Как раз в это время женщина, нагнувшись, поцеловала мальчика в голову, а он протянул руку назад и взял ее за локоть.

— Бесстыжие! — сказала няня. — Ишшо и целуются.

— Няня, кто это?

— А кто ж как не актеры, — сказала няня. — Какой же добрый человек будет такими делами заниматься? Любишь — ну и люби себе потихоньку, а эти, видишь, на самое видное место вылезли.

— Они — жених и невеста? Няня!

— Ну да, как же! — сказала няня. — Какие там жених и невеста, один грех: любовь.

— А это грех?

— Самый страшный, — сказала няня.

Но я не поверила, я в сердце своем унесла этих двух людей в красивой розовой одежде, на самом видном месте потянувшихся друг к другу.

Вот такой в первый раз мне представилась любовь: неприкаянной, розовой, сурово осужденной.

РОСТОВ-НА-ДОНУ.

Еще о книгах моего детства

Я уже говорила о том, что рано, даже чрезмерно рано, стала читать все, что находила в скромном отцовском шкафчике: Тургенева (мир любви в «Вешних водах», мир любви и вражды в «Отцах и детях»), Гоголя (открытие красот природы, волнующее понятие о том, как много своеобразных народов и отдельных людей живет одновременно со мной, и сколько таинственного, подчас страшного в жизни). «Вий», «Страшная месть», «Заколдованное место» — это было не только страшнее, чем «хоха», но и достовернее.
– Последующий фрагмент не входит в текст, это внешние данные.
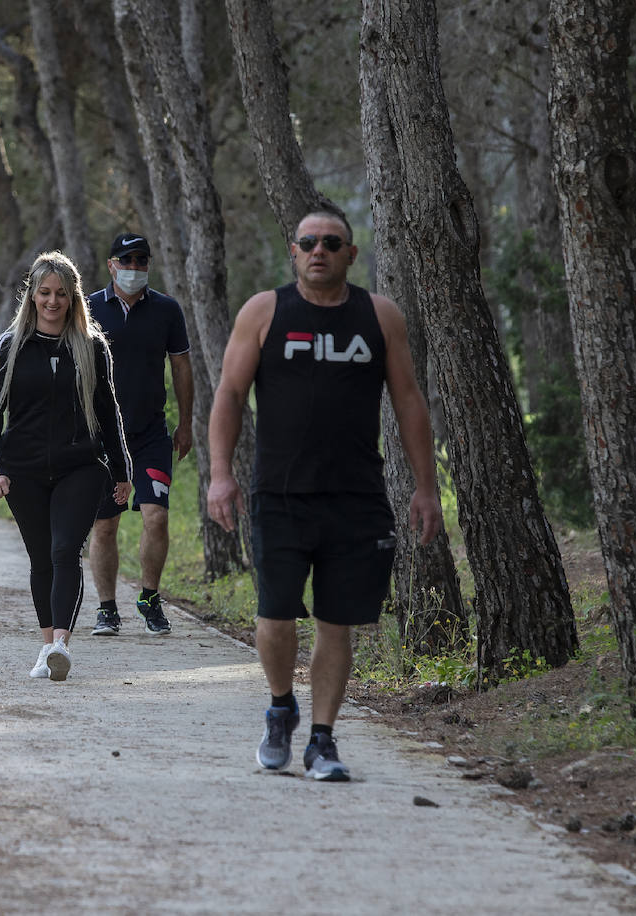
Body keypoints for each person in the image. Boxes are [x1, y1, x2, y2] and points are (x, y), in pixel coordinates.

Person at [206, 211, 442, 780]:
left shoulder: (378, 316)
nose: (319, 251)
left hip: (356, 497)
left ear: (350, 254)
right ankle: (281, 705)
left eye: (331, 243)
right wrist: (220, 473)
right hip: (281, 493)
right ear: (294, 251)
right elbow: (232, 394)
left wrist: (426, 486)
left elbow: (409, 401)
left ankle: (322, 740)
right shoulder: (265, 312)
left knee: (338, 623)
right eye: (309, 243)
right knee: (274, 616)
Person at [0, 251, 132, 682]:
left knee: (66, 551)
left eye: (61, 294)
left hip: (79, 466)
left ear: (73, 297)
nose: (52, 301)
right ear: (32, 296)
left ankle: (61, 644)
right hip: (21, 470)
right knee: (40, 556)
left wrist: (122, 472)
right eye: (44, 293)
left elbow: (109, 411)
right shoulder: (10, 346)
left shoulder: (91, 347)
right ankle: (46, 646)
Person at [86, 233, 194, 637]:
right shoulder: (89, 308)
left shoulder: (167, 310)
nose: (134, 268)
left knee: (157, 516)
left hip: (151, 435)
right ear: (111, 264)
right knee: (105, 527)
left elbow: (181, 368)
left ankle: (149, 598)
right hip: (103, 439)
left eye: (141, 261)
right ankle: (107, 609)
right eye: (126, 260)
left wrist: (185, 423)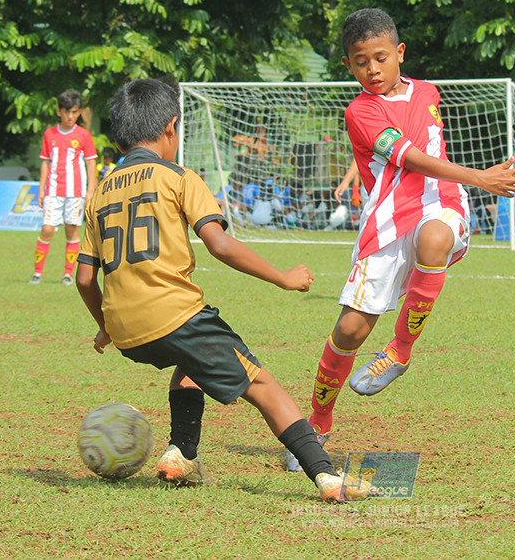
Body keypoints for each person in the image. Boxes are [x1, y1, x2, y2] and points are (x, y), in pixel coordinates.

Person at [75, 77, 365, 502]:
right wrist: (283, 277)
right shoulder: (178, 177)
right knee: (263, 387)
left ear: (118, 137)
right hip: (173, 314)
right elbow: (220, 245)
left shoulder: (98, 193)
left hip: (126, 331)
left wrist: (106, 326)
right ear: (171, 127)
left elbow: (85, 279)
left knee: (190, 359)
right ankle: (328, 477)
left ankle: (181, 454)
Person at [285, 7, 515, 471]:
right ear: (348, 65)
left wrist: (468, 183)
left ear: (400, 52)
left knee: (436, 238)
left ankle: (399, 351)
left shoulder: (428, 92)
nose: (372, 69)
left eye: (380, 57)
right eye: (360, 61)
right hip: (387, 220)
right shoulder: (360, 111)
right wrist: (481, 177)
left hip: (441, 203)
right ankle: (317, 424)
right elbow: (410, 157)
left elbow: (428, 158)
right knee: (350, 330)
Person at [30, 90, 98, 285]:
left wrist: (90, 192)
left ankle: (68, 273)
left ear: (79, 112)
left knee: (72, 230)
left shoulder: (83, 135)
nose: (70, 116)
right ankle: (37, 272)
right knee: (47, 229)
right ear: (59, 111)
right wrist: (41, 189)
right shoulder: (50, 133)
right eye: (67, 112)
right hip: (53, 191)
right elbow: (45, 162)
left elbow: (91, 163)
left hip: (75, 193)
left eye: (74, 112)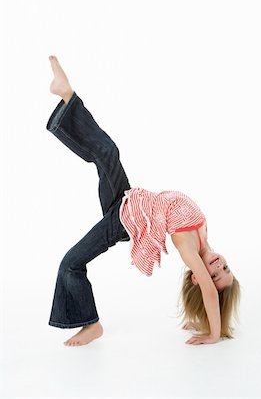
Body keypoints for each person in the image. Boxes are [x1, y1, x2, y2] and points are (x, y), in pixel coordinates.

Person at [47, 55, 241, 347]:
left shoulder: (188, 248)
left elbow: (211, 295)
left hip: (123, 222)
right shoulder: (203, 236)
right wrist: (200, 320)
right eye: (225, 269)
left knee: (70, 264)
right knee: (107, 152)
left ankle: (91, 325)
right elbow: (210, 293)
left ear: (199, 280)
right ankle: (67, 95)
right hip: (129, 200)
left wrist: (214, 334)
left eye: (213, 275)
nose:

В глубине души я знала, что «хоха», качающая бомбошки кресел, не существует, а вот выходящих из могил мертвецов в саванах и летающий гроб, казалось мне, я увижу когда-нибудь не только на тех жутких картинках, которые я намеренно старалась пропустить, перелистывая книгу Гоголя, этих мертвецов и летающий гроб я увижу на самом деле, они есть и они неотъемлемы от подлинной жизни, тогда как «хоху» придумали мама с бабушкой или какие-нибудь их знакомые.